Sunday, 2 December 2012

Interchange - Australia's forgotten traffic potential



One of the unfortunate side-effects of National Rail's formation in the early-nineties was the abandonment of interchange traffic between Freightcorp, V/line, Westrail and AN. Prior to NR's arrival, the state systems and Australian National had cooperated together, sharing rollingstock and moving each others traffic from one side of Australia to the other. A single interstate operator ended this, and now it appears open access is perpetuating the situation. So what's so good about interchange? Well, think of it this way. These days if an operator finds a traffic flow from Point A to Point B, that traffic must be large enough to generate a profitable trainload.

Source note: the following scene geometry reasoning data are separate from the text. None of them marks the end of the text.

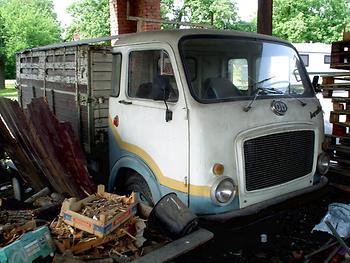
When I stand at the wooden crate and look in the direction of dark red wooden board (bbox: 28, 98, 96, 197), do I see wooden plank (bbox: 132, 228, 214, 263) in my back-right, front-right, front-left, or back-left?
back-right

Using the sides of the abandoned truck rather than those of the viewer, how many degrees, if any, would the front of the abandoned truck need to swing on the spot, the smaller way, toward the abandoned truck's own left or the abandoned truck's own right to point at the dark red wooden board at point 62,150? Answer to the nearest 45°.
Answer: approximately 135° to the abandoned truck's own right

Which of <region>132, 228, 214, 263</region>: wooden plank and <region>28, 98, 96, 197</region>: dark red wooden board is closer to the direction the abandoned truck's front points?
the wooden plank

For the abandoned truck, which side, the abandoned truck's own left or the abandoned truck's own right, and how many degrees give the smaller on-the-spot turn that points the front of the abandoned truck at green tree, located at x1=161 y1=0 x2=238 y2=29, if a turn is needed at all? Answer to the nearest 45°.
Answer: approximately 135° to the abandoned truck's own left

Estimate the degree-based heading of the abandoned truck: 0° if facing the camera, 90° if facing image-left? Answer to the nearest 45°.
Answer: approximately 315°

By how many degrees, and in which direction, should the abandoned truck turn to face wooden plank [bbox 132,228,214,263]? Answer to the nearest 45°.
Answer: approximately 45° to its right

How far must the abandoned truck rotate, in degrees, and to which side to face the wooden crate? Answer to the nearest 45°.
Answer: approximately 90° to its right

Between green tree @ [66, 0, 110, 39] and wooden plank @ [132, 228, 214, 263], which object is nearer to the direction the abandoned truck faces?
the wooden plank

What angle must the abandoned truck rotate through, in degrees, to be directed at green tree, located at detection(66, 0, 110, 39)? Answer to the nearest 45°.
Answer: approximately 135° to its left

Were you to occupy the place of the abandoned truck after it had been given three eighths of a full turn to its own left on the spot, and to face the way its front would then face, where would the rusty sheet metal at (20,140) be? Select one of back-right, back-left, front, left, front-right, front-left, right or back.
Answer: left

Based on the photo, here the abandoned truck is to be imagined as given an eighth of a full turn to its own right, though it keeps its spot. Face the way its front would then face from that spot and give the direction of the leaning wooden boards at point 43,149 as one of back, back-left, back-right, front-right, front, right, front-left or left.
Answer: right
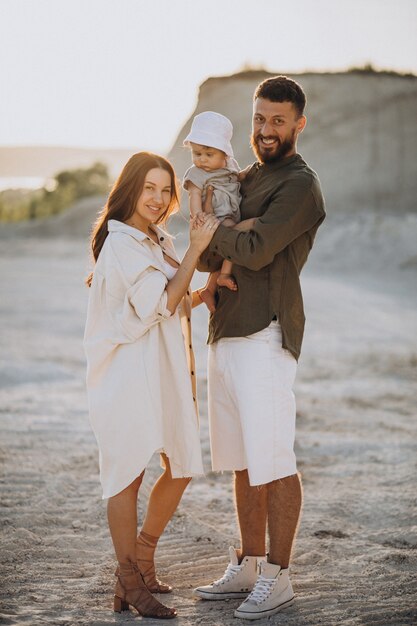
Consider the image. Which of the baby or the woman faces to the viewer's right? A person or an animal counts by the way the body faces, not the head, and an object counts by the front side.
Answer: the woman

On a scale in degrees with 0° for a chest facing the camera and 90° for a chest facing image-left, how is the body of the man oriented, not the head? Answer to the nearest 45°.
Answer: approximately 45°

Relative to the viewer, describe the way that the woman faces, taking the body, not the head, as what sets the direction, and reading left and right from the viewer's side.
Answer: facing to the right of the viewer

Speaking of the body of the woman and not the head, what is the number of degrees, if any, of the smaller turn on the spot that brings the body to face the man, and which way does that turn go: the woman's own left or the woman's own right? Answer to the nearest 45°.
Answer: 0° — they already face them

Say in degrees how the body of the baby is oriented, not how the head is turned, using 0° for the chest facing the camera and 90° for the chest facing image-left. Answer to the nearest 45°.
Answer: approximately 45°
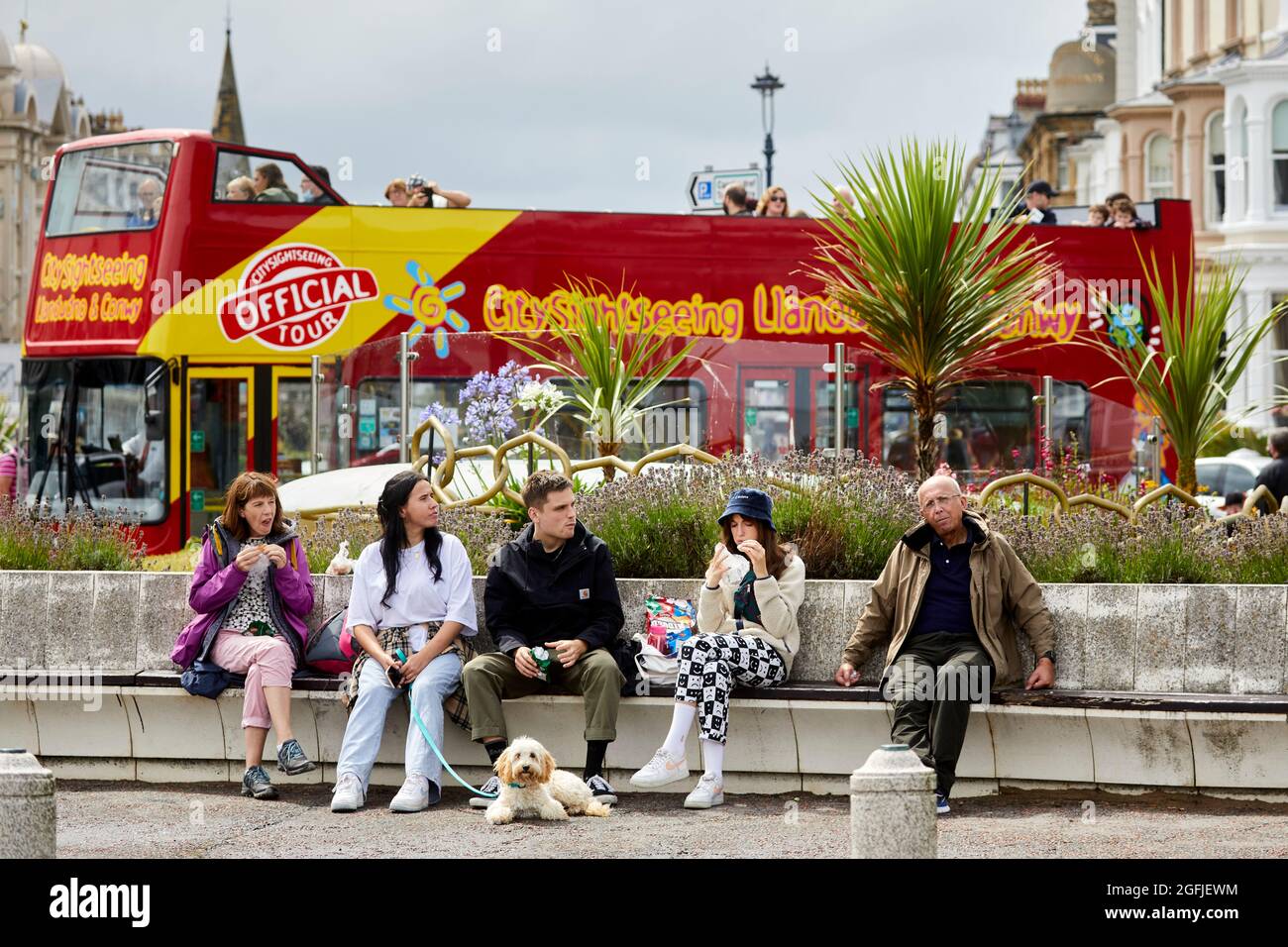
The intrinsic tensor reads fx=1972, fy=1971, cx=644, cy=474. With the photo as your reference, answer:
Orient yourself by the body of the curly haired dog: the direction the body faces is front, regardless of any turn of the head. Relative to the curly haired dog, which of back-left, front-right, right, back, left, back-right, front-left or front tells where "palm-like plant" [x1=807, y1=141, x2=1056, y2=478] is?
back

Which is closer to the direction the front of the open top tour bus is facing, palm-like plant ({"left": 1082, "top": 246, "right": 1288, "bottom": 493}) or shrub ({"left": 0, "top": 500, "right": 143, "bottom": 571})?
the shrub

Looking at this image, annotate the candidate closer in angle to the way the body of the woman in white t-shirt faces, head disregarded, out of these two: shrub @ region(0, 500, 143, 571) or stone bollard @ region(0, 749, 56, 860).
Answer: the stone bollard

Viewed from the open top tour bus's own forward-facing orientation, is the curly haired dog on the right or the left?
on its left

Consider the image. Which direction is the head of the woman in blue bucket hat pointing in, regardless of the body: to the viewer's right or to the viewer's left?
to the viewer's left

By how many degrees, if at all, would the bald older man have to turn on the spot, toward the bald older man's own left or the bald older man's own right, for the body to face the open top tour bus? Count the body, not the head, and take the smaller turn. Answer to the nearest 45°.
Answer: approximately 135° to the bald older man's own right

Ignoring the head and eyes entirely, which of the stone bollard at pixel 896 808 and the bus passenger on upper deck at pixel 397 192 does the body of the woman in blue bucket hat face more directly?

If it isn't it may not make its way onto rail. Why? Well, if the primary corridor operator at Point A doesn't run any trains to Point B it may not be interested in the task...the rail operator at Point B could well share the same view. But what if both operators met at Point C? On paper, this would appear to be a viable point for interchange - with the operators sharing the rollingstock and profits from a single traffic flow. The trouble is, the Australian tradition of mutual cooperation has been lost in the last twenty years. There's no environment for interchange, nor are there any hard and fast rules laid down for sharing freight tasks. This could be a lack of historical awareness at a corporate level, or genuine preference to avoid sharing a limited traffic flow simply out of corporate spite. Again what appears to be lost on operators is that volume is volume. Filling your trains on your primary corridor should be more important than running a half-empty train across the country just because you're the competitor in an open access environment.